Work instructions: From the data below, copy out every line in which the word "doctorId" occurs.

Dataset excerpts:

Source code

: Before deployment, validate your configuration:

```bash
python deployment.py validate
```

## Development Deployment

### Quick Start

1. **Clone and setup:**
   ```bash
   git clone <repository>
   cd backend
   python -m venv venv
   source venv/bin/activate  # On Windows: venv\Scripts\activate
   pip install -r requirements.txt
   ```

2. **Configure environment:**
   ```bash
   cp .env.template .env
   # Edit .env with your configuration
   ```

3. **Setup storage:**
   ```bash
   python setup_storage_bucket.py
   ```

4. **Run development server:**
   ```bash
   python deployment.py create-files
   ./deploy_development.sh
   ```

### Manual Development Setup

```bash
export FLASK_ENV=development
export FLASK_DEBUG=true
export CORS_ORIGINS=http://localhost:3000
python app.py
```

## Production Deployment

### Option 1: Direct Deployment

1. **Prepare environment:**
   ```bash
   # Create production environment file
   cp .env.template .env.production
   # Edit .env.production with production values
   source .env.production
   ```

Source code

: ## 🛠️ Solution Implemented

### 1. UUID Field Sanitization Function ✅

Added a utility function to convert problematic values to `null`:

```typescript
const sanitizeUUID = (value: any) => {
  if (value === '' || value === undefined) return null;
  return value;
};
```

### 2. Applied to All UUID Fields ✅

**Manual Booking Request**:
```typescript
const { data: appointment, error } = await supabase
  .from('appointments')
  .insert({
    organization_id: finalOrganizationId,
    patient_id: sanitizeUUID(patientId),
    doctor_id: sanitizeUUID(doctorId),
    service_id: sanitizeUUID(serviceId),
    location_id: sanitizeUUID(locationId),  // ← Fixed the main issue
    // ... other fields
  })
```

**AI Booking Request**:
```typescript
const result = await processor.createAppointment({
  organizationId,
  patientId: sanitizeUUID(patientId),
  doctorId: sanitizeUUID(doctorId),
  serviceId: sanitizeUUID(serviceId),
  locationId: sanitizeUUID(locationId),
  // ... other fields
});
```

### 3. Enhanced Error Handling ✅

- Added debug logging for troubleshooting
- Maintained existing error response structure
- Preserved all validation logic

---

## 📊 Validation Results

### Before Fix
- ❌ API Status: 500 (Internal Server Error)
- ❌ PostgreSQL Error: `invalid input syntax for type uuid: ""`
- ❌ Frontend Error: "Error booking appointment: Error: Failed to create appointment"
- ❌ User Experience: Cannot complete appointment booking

Task result:
    doctor_id: sanitizeUUID(doctorId),
  doctorId: sanitizeUUID(doctorId),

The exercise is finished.